* _TEXT SECTION_:
CIVIL AND HUMAN RIGHTS

Fundamental civil liberties, such as freedom of speech and press, peaceful assembly and association, and political rights, although nominally guaranteed to Zairians by the constitution, have been seriously infringed upon by the Mobutu regime. This deprivation has been compounded by the fact that the Zairian people have received very little information over the years concerning their civil and legal rights.

Several independent human rights organizations are active in Zaire, including the Voice of the Voiceless, the Zairian League for Human Rights, and the Zairian Association for the Defense of Human Rights. They are reported to operate freely, and generally have not been harassed by the government despite their critical reports documenting human rights abuses by the regime. Nevertheless, the Mobutu government has refused to permit governmental or private international human rights organizations to investigate cases of human rights abuses in Zaire. Complaints against the government have included political repression and imprisonment of the political opposition; curtailment of religious freedoms; intimidation, theft, killings, and other excesses by security forces; and inhumane treatment of prisoners. A 1991 report on human rights in Zaire by Amnesty International indicated that political imprisonment, security force violence, and other abuses were prevalent. The United States Department of State's 1991 publication on human rights practices reported that "Human rights in Zaire remained seriously restricted . . . . Zairians remained subject to arbitrary detention and physical mistreatment." According to that report, key sources of the problem include the authoritarian nature of the regime, the size of the security apparatus and its freedom of action, and pervasive and widespread corruption. The instruments of law and order are also the chief abusers of human rights, greatly diminishing their legitimacy. Another important factor is that although the armed forces receive their general authority from the central government, they are often not within its firm control, especially at the local level. Efforts by Mobutu to improve the human rights situation are typically in response to Western threats to diminish foreign economic or military aid and have generally been ineffective. This situation prevails despite the fact that Zaire is a signatory of the United Nations International Covenant on Civil and Political Rights and the African Charter of Human and People's Rights.

* _DATASET ROWS_:

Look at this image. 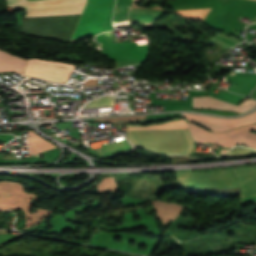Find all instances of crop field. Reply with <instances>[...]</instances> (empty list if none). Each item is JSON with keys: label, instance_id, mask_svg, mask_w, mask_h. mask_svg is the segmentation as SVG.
I'll list each match as a JSON object with an SVG mask.
<instances>
[{"label": "crop field", "instance_id": "obj_4", "mask_svg": "<svg viewBox=\"0 0 256 256\" xmlns=\"http://www.w3.org/2000/svg\"><path fill=\"white\" fill-rule=\"evenodd\" d=\"M188 120L213 131L223 132L241 125L256 123V111L242 118L221 119L194 114H183Z\"/></svg>", "mask_w": 256, "mask_h": 256}, {"label": "crop field", "instance_id": "obj_12", "mask_svg": "<svg viewBox=\"0 0 256 256\" xmlns=\"http://www.w3.org/2000/svg\"><path fill=\"white\" fill-rule=\"evenodd\" d=\"M135 1V3H138V2H140V1H142V0H134Z\"/></svg>", "mask_w": 256, "mask_h": 256}, {"label": "crop field", "instance_id": "obj_11", "mask_svg": "<svg viewBox=\"0 0 256 256\" xmlns=\"http://www.w3.org/2000/svg\"><path fill=\"white\" fill-rule=\"evenodd\" d=\"M7 1H8V6H10V5H14V4L18 3L21 0H7Z\"/></svg>", "mask_w": 256, "mask_h": 256}, {"label": "crop field", "instance_id": "obj_13", "mask_svg": "<svg viewBox=\"0 0 256 256\" xmlns=\"http://www.w3.org/2000/svg\"><path fill=\"white\" fill-rule=\"evenodd\" d=\"M233 74V73H232Z\"/></svg>", "mask_w": 256, "mask_h": 256}, {"label": "crop field", "instance_id": "obj_7", "mask_svg": "<svg viewBox=\"0 0 256 256\" xmlns=\"http://www.w3.org/2000/svg\"><path fill=\"white\" fill-rule=\"evenodd\" d=\"M29 135L30 138H27V140L31 156L55 147L49 141L39 137L32 130H29Z\"/></svg>", "mask_w": 256, "mask_h": 256}, {"label": "crop field", "instance_id": "obj_9", "mask_svg": "<svg viewBox=\"0 0 256 256\" xmlns=\"http://www.w3.org/2000/svg\"><path fill=\"white\" fill-rule=\"evenodd\" d=\"M114 99L104 96L100 97L90 103H88L84 108H95V107H107L113 106Z\"/></svg>", "mask_w": 256, "mask_h": 256}, {"label": "crop field", "instance_id": "obj_3", "mask_svg": "<svg viewBox=\"0 0 256 256\" xmlns=\"http://www.w3.org/2000/svg\"><path fill=\"white\" fill-rule=\"evenodd\" d=\"M188 125L192 131L193 138L197 141L207 143L211 140L229 148L236 144H245L256 149V133H249V131L256 129V125L240 127L223 133L209 132L191 123H188Z\"/></svg>", "mask_w": 256, "mask_h": 256}, {"label": "crop field", "instance_id": "obj_2", "mask_svg": "<svg viewBox=\"0 0 256 256\" xmlns=\"http://www.w3.org/2000/svg\"><path fill=\"white\" fill-rule=\"evenodd\" d=\"M127 138L136 146L155 154H190L193 139L183 119L153 125H127Z\"/></svg>", "mask_w": 256, "mask_h": 256}, {"label": "crop field", "instance_id": "obj_10", "mask_svg": "<svg viewBox=\"0 0 256 256\" xmlns=\"http://www.w3.org/2000/svg\"><path fill=\"white\" fill-rule=\"evenodd\" d=\"M251 153H256L255 150L243 148V147H236L229 151L226 156H240V155H246V154H251Z\"/></svg>", "mask_w": 256, "mask_h": 256}, {"label": "crop field", "instance_id": "obj_5", "mask_svg": "<svg viewBox=\"0 0 256 256\" xmlns=\"http://www.w3.org/2000/svg\"><path fill=\"white\" fill-rule=\"evenodd\" d=\"M256 105L255 101L250 99L243 101L239 106L225 103L219 99L210 97L193 98V108H213L229 111L245 112Z\"/></svg>", "mask_w": 256, "mask_h": 256}, {"label": "crop field", "instance_id": "obj_6", "mask_svg": "<svg viewBox=\"0 0 256 256\" xmlns=\"http://www.w3.org/2000/svg\"><path fill=\"white\" fill-rule=\"evenodd\" d=\"M26 62L24 59L0 51V72L14 71L23 74Z\"/></svg>", "mask_w": 256, "mask_h": 256}, {"label": "crop field", "instance_id": "obj_1", "mask_svg": "<svg viewBox=\"0 0 256 256\" xmlns=\"http://www.w3.org/2000/svg\"><path fill=\"white\" fill-rule=\"evenodd\" d=\"M86 0H41V1H28L22 2L13 8L80 3ZM85 3L32 7L26 8V11L33 10H47V9H62V8H76L84 7ZM83 8L76 9H62V10H47V11H33L26 12L25 17L32 16H49V15H67V14H81ZM80 15L72 16H53V17H34L22 18V29L20 31L40 37L57 39L70 43V37L79 20Z\"/></svg>", "mask_w": 256, "mask_h": 256}, {"label": "crop field", "instance_id": "obj_8", "mask_svg": "<svg viewBox=\"0 0 256 256\" xmlns=\"http://www.w3.org/2000/svg\"><path fill=\"white\" fill-rule=\"evenodd\" d=\"M146 115L129 116V117H117V118H106V119H95V121H102L108 123H126L130 121L145 119Z\"/></svg>", "mask_w": 256, "mask_h": 256}]
</instances>
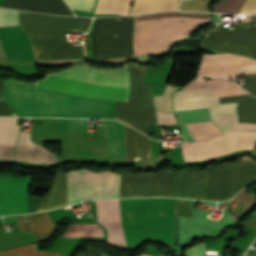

* _TASK DESCRIPTION_:
In the human rights section, turn the paragraph beginning "Several independent human rights organizations" into a shorter bulleted list that keeps its main facts.

* _SOLUTION_:
- Independent human rights groups, including the Voice of the Voiceless, the Zairian League for Human Rights, and the Zairian Association for the Defense of Human Rights, reportedly operate freely and are generally not harassed, despite critical reports on abuses by the regime.
- The Mobutu government refuses to let governmental or private international human rights organizations investigate abuse cases.
- Complaints include repression and imprisonment of the political opposition, curtailment of religious freedoms, intimidation, theft, killings and other excesses by security forces, and inhumane treatment of prisoners.
- Amnesty International's 1991 report found political imprisonment, security force violence, and other abuses prevalent.
- The U.S. State Department's 1991 report said human rights remained seriously restricted, with Zairians subject to arbitrary detention and physical mistreatment.
- That report cited the regime's authoritarian nature, the size and freedom of action of the security apparatus, and pervasive corruption as key sources of the problem.
- The instruments of law and order are the chief abusers of human rights, which greatly diminishes their legitimacy.
- The armed forces receive their general authority from the central government but are often not under its firm control, especially at the local level.
- Mobutu's efforts to improve human rights typically respond to Western threats to cut economic or military aid and have generally been ineffective.
- These conditions persist although Zaire has signed the UN International Covenant on Civil and Political Rights and the African Charter of Human and People's Rights.